O economista Bruno Corano analisou em entrevista à BM&C News a difícil conjuntura enfrentada pelo Federal Reserve (Fed), que segue dividido entre os sinais de desaceleração do mercado de trabalho e a persistência da inflação nos Estados Unidos. A ausência de dados atualizados, resultado do impasse político em Washington e da ameaça de um novo shutdown, amplia a incerteza e dificulta a calibragem da política monetária.
“A situação equivale a dirigir um carro em alta velocidade com uma venda nos olhos“, diz Corano em referência à dependência do Fed em relação aos indicadores econômicos para definir os próximos passos da taxa de juros, e o risco da não divulgação de dados, devido ao shutdown. “Sem dados consistentes, a autoridade monetária pode optar por esperar ou adotar movimentos pontuais, mas sempre sob risco de erro de avaliação“, avalia.
O que está em jogo na decisão do Fed?
O economista destacou que, embora a economia americana já dê sinais claros de desaceleração, a inflação segue sendo a grande incógnita. A combinação de crescimento fraco com preços pressionados pode levar a um cenário de estagflação, em que o país enfrenta simultaneamente baixo dinamismo e perda do poder de compra. “Esse quadro aumentaria a pressão sobre o Fed, que precisaria equilibrar dois objetivos conflitantes, controlar a inflação sem agravar a retração da atividade econômica“, avalia.
Além disso, Corano ressaltou que as divergências internas no comitê do Fed refletem justamente essa dificuldade, parte dos dirigentes está mais atenta ao mercado de trabalho, enquanto outra parte se concentra no comportamento dos preços. “Essa divisão aumenta a volatilidade dos mercados, já que cada discurso de autoridade monetária é interpretado como um possível sinal de mudança na estratégia“, avalia.

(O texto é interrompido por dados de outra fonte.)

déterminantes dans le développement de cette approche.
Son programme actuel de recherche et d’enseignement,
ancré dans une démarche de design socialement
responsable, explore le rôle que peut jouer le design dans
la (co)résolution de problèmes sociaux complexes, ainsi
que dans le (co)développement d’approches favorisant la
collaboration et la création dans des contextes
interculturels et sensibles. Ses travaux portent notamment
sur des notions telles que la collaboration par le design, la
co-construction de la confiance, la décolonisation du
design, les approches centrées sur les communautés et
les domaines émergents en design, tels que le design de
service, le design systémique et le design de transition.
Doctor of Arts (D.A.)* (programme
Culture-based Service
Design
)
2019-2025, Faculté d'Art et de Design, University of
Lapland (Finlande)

Quais setores já sinalizam a desaceleração?
Ao comentar os fundamentos da economia real, Corano lembrou que algumas indústrias já vinham apresentando retração expressiva mesmo antes da piora recente dos indicadores. Ele citou a indústria de embalagens, em queda há cerca de dois anos, e o setor de transporte e frete, que também tem mostrado enfraquecimento. Para o economista, esses segmentos funcionam como termômetros antecipados da atividade e reforçam o diagnóstico de que a economia americana está em desaceleração.
- Indústria de embalagens: queda contínua nos últimos dois anos, sinalizando menor demanda.
- Transporte e frete: redução no volume de cargas, indicando enfraquecimento da atividade industrial e comercial.
- Outros setores: diversas indústrias já reportam dificuldades, contrastando com números oficiais ainda resilientes.
O Fed pode errar na calibragem da política?
Na visão de Corano, a ausência de dados confiáveis aumenta o risco de decisões equivocadas. O Fed pode optar por cortar juros diante da falta de indicadores ou manter a taxa elevada por cautela, mas ambas as alternativas carregam potenciais efeitos adversos. “Sem os dados, é imprevisível saber o que o Fed vai fazer”, disse o economista, lembrando que a política monetária americana tem sido descrita como “data dependente”.
Enquanto isso, o mercado segue atento aos próximos discursos de dirigentes do Fed e à divulgação de dados de emprego, como o payroll, cuja publicação pode ser afetada pelo shutdown governo. Nesse cenário, cada sinal ganha importância desproporcional, elevando a incerteza entre investidores.
Estamos diante de um risco maior?
Por fim, Corano alertou para a possibilidade de um choque inesperado caso a economia americana entre em estagflação. Nesse caso, a combinação de inflação persistente e atividade fraca poderia forçar uma revisão abrupta da política monetária, impactando não apenas os EUA, mas também os mercados globais. “A economia já dá sinais de desaceleração, mas isso não significa que a inflação está resolvida”, concluiu o economista.
Nesse sentido, a mensagem principal é que a trajetória da política monetária americana seguirá altamente dependente dos dados, justamente os mesmos que podem deixar de ser publicados em meio ao impasse político. A combinação de incerteza fiscal e indefinição monetária reforça a necessidade de cautela dos investidores nos próximos meses.